Retype all of the records below word for word, but leave the pictures out of your copy.

• [Chart interpretation exercises]

################

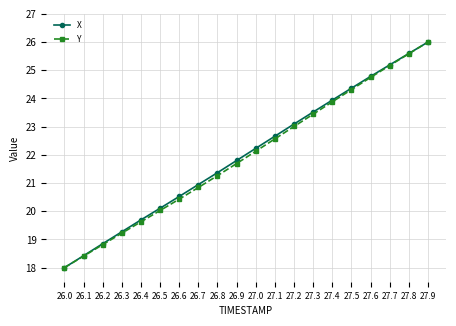

Between 26.2 and 27.2, which series saw the biggest shift?

X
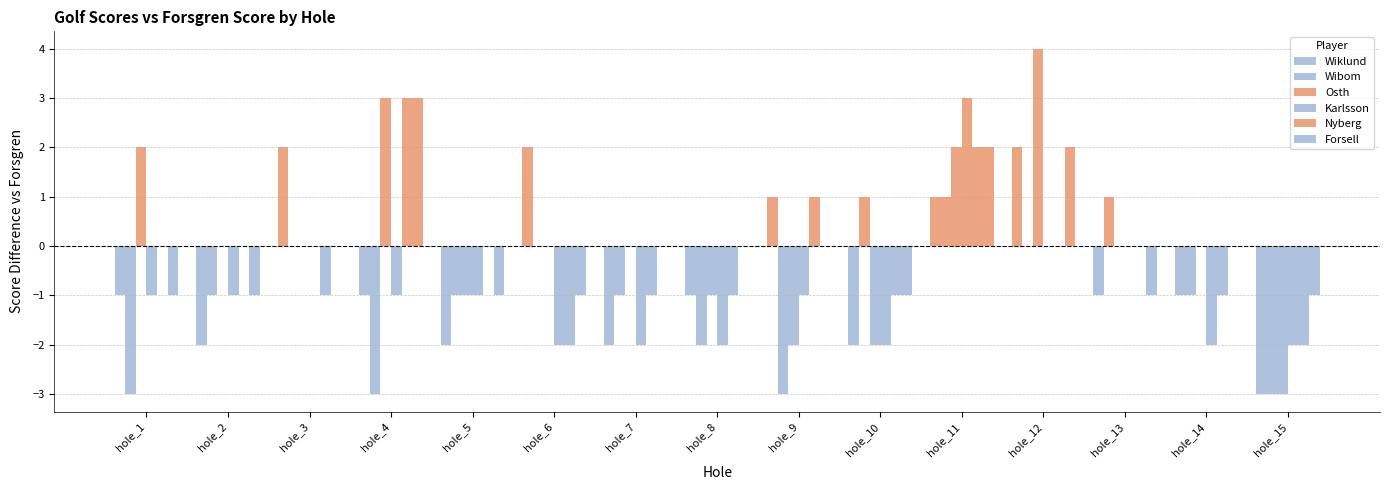

The Wiklund series shows -3 at hole_10. True or false?

False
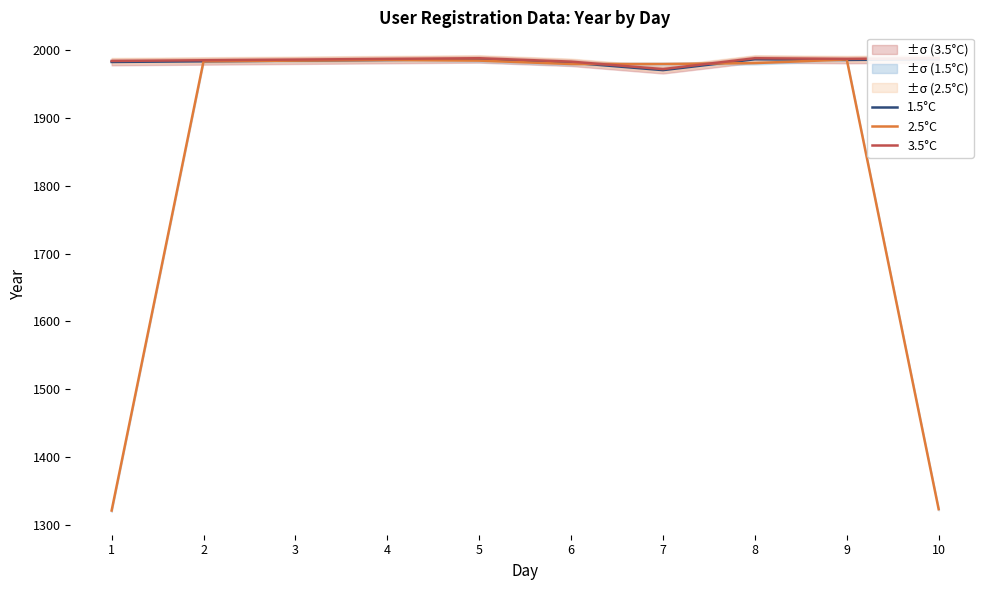

How many interior local peaks does the 1.5°C series have?

2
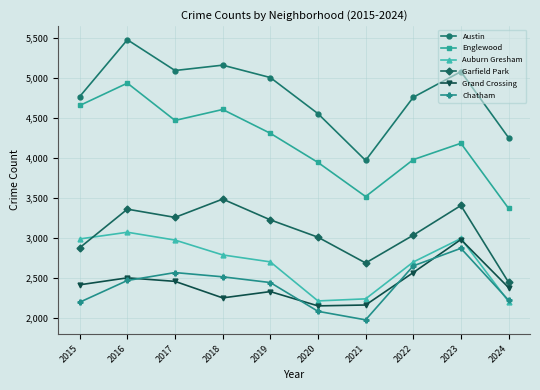

Which series has the largest range (max minus min)?

Englewood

################

• [RESULT BELOW]
Between 26.2 and 27.2, which series saw the biggest shift?

X

The Wiklund series shows -3 at hole_10. True or false?

False

How many interior local peaks does the 1.5°C series have?

2

Which series has the largest range (max minus min)?

Englewood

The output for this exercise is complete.